Epstein's attorneys: We're not fully buying the suicide ruling

Epstein's attorneys: We're not fully buying the suicide ruling

As I said yesterdayjoin the club. Jeffrey Epstein’s legal team announced yesterday that they will launch an independent investigation into his death, including why authorities housed Epstein in the “medieval conditions” at the Metropolitan Correctional Center (MCC). His attorneys aren’t ruling out suicide, but they’re not embracing it as an explanation either:


Three of Mr. Epstein’s lawyers, Martin G. Weinberg, Reid Weingarten and Michael Miller, challenged the findings and vowed to conduct their own investigation.

“We are not satisfied with the conclusions of the medical examiner,” said the lawyers, who had hired a private pathologist to observe the autopsy, in a statement. “We will have a more complete response in the coming days.”

NYT reporter Michael Gold tweeted out their entire statement:

Not to be too crass, but who’s going to pay for such an investigation? It’s not going to be cheap to fight the government for access to all of this, and perhaps to conduct a separate and independent autopsy as well as depose witnesses and bring in experts. Epstein probably set up a legal fund to deal with all of the attorneys he was going to have to pay, but he was paying them to sit with him for hours on end at MCC for the last several weeks, as well as doing all of the normal legal work of a man facing federal prosecution. If those funds run out or if Epstein was paying them directly, his estate will have to pay for the investigation — and it might get tied up in more pressing matters such as the avalanche of lawsuits coming from Epstein’s victims.

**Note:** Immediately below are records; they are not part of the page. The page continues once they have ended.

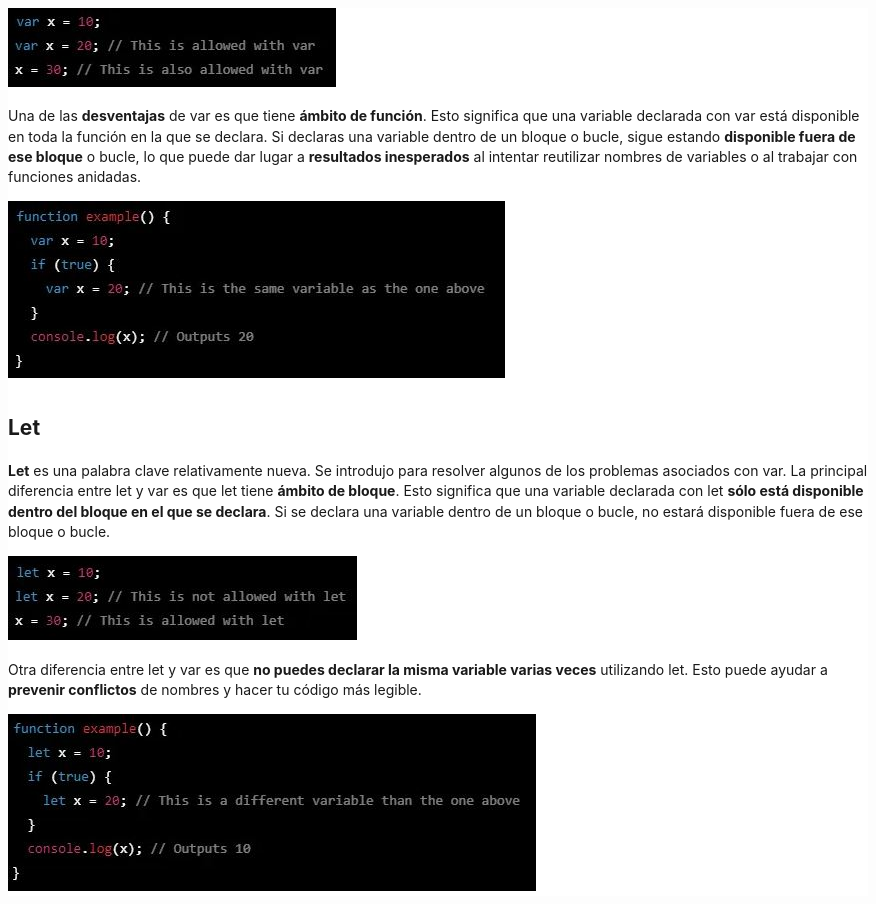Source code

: ![Ejemplo variable var](images/declarar-variables-js/variable-var.jpg "Ejemplo de declarar una variable var")

Una de las **desventajas** de var es que tiene **ámbito de función**. Esto significa que una variable declarada con var está disponible en toda la función en la que se declara. Si declaras una variable dentro de un bloque o bucle, sigue estando **disponible fuera de ese bloque** o bucle, lo que puede dar lugar a **resultados inesperados** al intentar reutilizar nombres de variables o al trabajar con funciones anidadas.

![Ejemplo de ámbito de variable var](images/declarar-variables-js/variable-var-ambito.jpg "Ejemplo de declarar una variable var y como afecta su ámbito")

## Let

**Let** es una palabra clave relativamente nueva. Se introdujo para resolver algunos de los problemas asociados con var. La principal diferencia entre let y var es que let tiene **ámbito de bloque**. Esto significa que una variable declarada con let **sólo está disponible dentro del bloque en el que se declara**. Si se declara una variable dentro de un bloque o bucle, no estará disponible fuera de ese bloque o bucle.

![Ejemplo variable let](images/declarar-variables-js/variable-let.jpg "Ejemplo de declarar una variable let")

Otra diferencia entre let y var es que **no puedes declarar la misma variable varias veces** utilizando let. Esto puede ayudar a **prevenir conflictos** de nombres y hacer tu código más legible.

![Ejemplo de ámbito de variable let](images/declarar-variables-js/variable-let-ambito.jpg "Ejemplo de declarar una variable let y como afecta su ámbito")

Perhaps his attorneys foresee a lawsuit of their own and think it will eventually be a self-funding effort. From what has already emerged, there seems to be ample grounds for a lawsuit over incompetence and fraud at MCC, and it might benefit some of the people detained in the facility now by forcing the government to properly staff and resource it. However, even if a jury was inclined to rule in favor of Epstein’s team in a wrongful-death suit, how much would such a jury award in damages over the loss of Jeffrey F’in Epstein? Hope they don’t mind post-mortem pro bono work.


For now, their skepticism may be warranted but it’s also strategic. It’s in their interest to maintain the narrative of Epstein The Wronged whether accurate or not. Note too that they’re not entirely rejecting the conclusion that Epstein committed suicide, although they’re leaving rejection open as a possibility. Their tactical ambiguity leaves open a wide range of possibilities, from outright murder and “assisted” suicide all the way down to reckless endangerment as a catalyst for an actual Epstein suicide.

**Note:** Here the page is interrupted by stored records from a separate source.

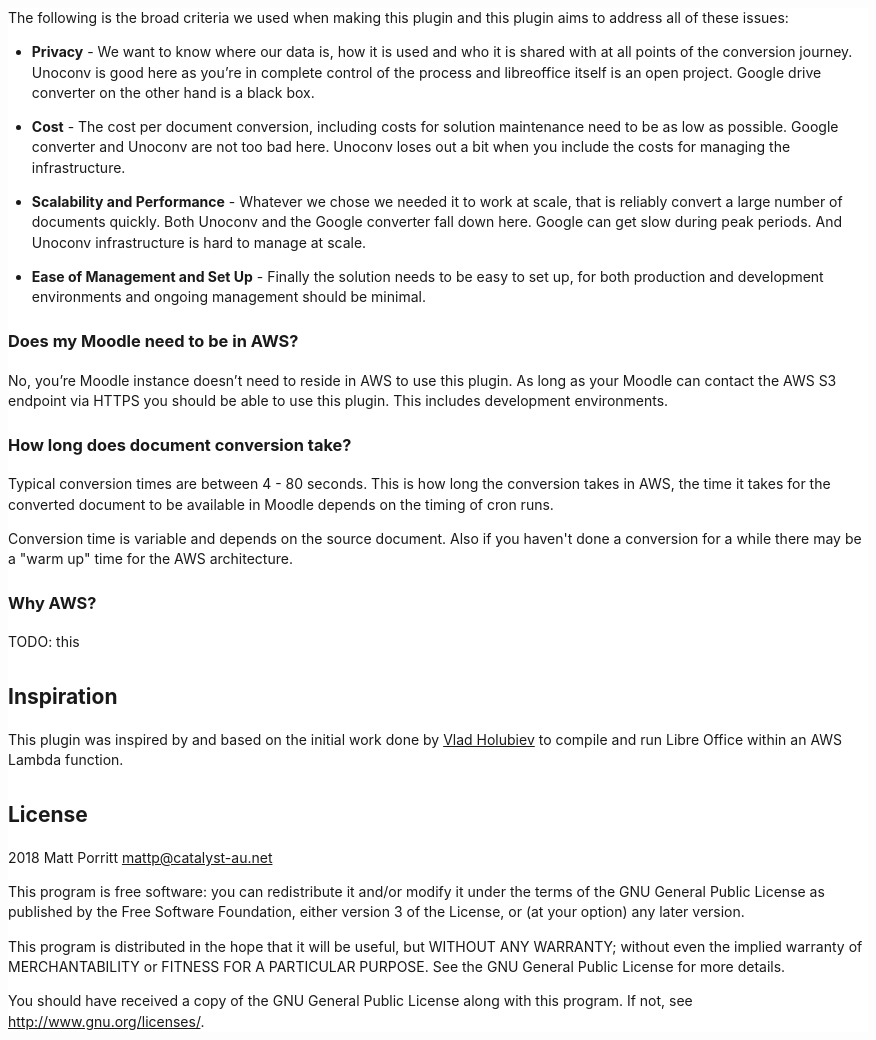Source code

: The following is the broad criteria we used when making this plugin and this plugin aims to address all of these issues:

* **Privacy** - We want to know where our data is, how it is used and who it is shared with at all points of the conversion journey. Unoconv is good here as you’re in complete control of the process and libreoffice itself is an open project. Google drive converter on the other hand is a black box.

* **Cost** -  The cost per document conversion, including costs for solution maintenance need to be as low as possible. Google converter and Unoconv are not too bad here. Unoconv loses out a bit when you include the costs for managing the infrastructure.

* **Scalability and Performance** - Whatever we chose we needed it to work at scale, that is reliably convert a large number of documents quickly. Both Unoconv and the Google converter fall down here. Google can get slow during peak periods. And Unoconv infrastructure is hard to manage at scale.

* **Ease of Management and Set Up** - Finally the solution needs to be easy to set up, for both production and development environments and ongoing management should be minimal.

### Does my Moodle need to be in AWS?
No, you’re Moodle instance doesn’t need to reside in AWS to use this plugin. As long as your Moodle can contact the AWS S3 endpoint via HTTPS you should be able to use this plugin. This includes development environments.

### How long does document conversion take?
Typical conversion times are between 4 - 80 seconds. This is how long the conversion takes in AWS, the time it takes for the converted document to be available in Moodle depends on the timing of cron runs.

Conversion time is variable and depends on the source document. Also if you haven't done a conversion for a while there may be a "warm up" time for the AWS architecture.

### Why AWS?
TODO: this

## Inspiration
This plugin was inspired by and based on the initial work done by [Vlad Holubiev](https://hackernoon.com/how-to-run-libreoffice-in-aws-lambda-for-dirty-cheap-pdfs-at-scale-b2c6b3d069b4) to compile and run Libre Office within an AWS Lambda function.

## License ##

2018 Matt Porritt <mattp@catalyst-au.net>

This program is free software: you can redistribute it and/or modify it under
the terms of the GNU General Public License as published by the Free Software
Foundation, either version 3 of the License, or (at your option) any later
version.

This program is distributed in the hope that it will be useful, but WITHOUT ANY
WARRANTY; without even the implied warranty of MERCHANTABILITY or FITNESS FOR A
PARTICULAR PURPOSE.  See the GNU General Public License for more details.

You should have received a copy of the GNU General Public License along with
this program.  If not, see <http://www.gnu.org/licenses/>.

The threat of an independent investigation might also be a strategic bluff, or an overstatement; it will keep the Department of Justice on its toes as it conducts its own investigations into Epstein’s death and the conditions at the MCC. Right now, everyone’s antennae are up and no one’s going to embrace any initial conclusions on the case until we see lots and lots of evidence for them.

Addendum: This look at Epstein’s last days — and his environment — from the NYT makes suicide look more plausible, at least:

But in his final days, Mr. Epstein’s efforts to lessen the misery of incarceration seemed to be faltering.

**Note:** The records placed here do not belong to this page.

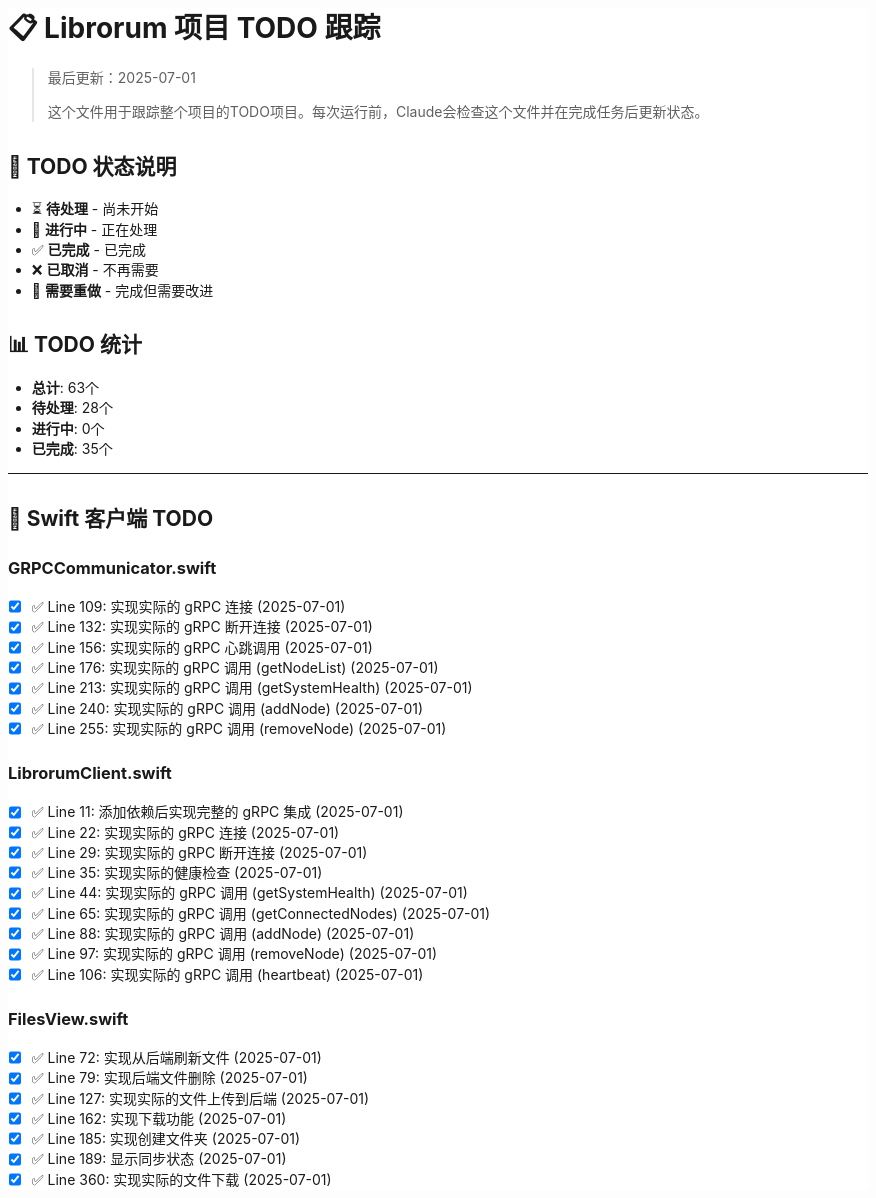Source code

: # 📋 Librorum 项目 TODO 跟踪

> 最后更新：2025-07-01
> 
> 这个文件用于跟踪整个项目的TODO项目。每次运行前，Claude会检查这个文件并在完成任务后更新状态。

## 🎯 TODO 状态说明
- ⏳ **待处理** - 尚未开始
- 🚧 **进行中** - 正在处理
- ✅ **已完成** - 已完成
- ❌ **已取消** - 不再需要
- 🔄 **需要重做** - 完成但需要改进

## 📊 TODO 统计
- **总计**: 63个
- **待处理**: 28个
- **进行中**: 0个
- **已完成**: 35个

---

## 🔧 Swift 客户端 TODO

### GRPCCommunicator.swift
- [x] ✅ Line 109: 实现实际的 gRPC 连接 (2025-07-01)
- [x] ✅ Line 132: 实现实际的 gRPC 断开连接 (2025-07-01)
- [x] ✅ Line 156: 实现实际的 gRPC 心跳调用 (2025-07-01)
- [x] ✅ Line 176: 实现实际的 gRPC 调用 (getNodeList) (2025-07-01)
- [x] ✅ Line 213: 实现实际的 gRPC 调用 (getSystemHealth) (2025-07-01)
- [x] ✅ Line 240: 实现实际的 gRPC 调用 (addNode) (2025-07-01)
- [x] ✅ Line 255: 实现实际的 gRPC 调用 (removeNode) (2025-07-01)

### LibrorumClient.swift
- [x] ✅ Line 11: 添加依赖后实现完整的 gRPC 集成 (2025-07-01)
- [x] ✅ Line 22: 实现实际的 gRPC 连接 (2025-07-01)
- [x] ✅ Line 29: 实现实际的 gRPC 断开连接 (2025-07-01)
- [x] ✅ Line 35: 实现实际的健康检查 (2025-07-01)
- [x] ✅ Line 44: 实现实际的 gRPC 调用 (getSystemHealth) (2025-07-01)
- [x] ✅ Line 65: 实现实际的 gRPC 调用 (getConnectedNodes) (2025-07-01)
- [x] ✅ Line 88: 实现实际的 gRPC 调用 (addNode) (2025-07-01)
- [x] ✅ Line 97: 实现实际的 gRPC 调用 (removeNode) (2025-07-01)
- [x] ✅ Line 106: 实现实际的 gRPC 调用 (heartbeat) (2025-07-01)

### FilesView.swift
- [x] ✅ Line 72: 实现从后端刷新文件 (2025-07-01)
- [x] ✅ Line 79: 实现后端文件删除 (2025-07-01)
- [x] ✅ Line 127: 实现实际的文件上传到后端 (2025-07-01)
- [x] ✅ Line 162: 实现下载功能 (2025-07-01)
- [x] ✅ Line 185: 实现创建文件夹 (2025-07-01)
- [x] ✅ Line 189: 显示同步状态 (2025-07-01)
- [x] ✅ Line 360: 实现实际的文件下载 (2025-07-01)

He was seldom bathing, his hair and beard were unkempt and he was sleeping on the floor of his cell instead of on his bunk bed, according to people at the jail. …

“One thing I can say for sure is when I left him he was very, very upbeat,” said Mr. Schoen, who never had the chance to join the team.

But in the days that followed, Mr. Epstein started appearing more haggard, according to lawyers and prison staff.

“He’s deprived of communication with third parties, looked disheveled, sleeping on the floor sometimes,” a lawyer said.


Be sure to read it all, and marvel that the suicide rate isn’t higher at MCC than it already is.

Update: Will these same attorneys explain what took them so long to file a motion to dismiss based on double jeopardy? It may not have succeeded, but if it did, Epstein would have been out of MCC.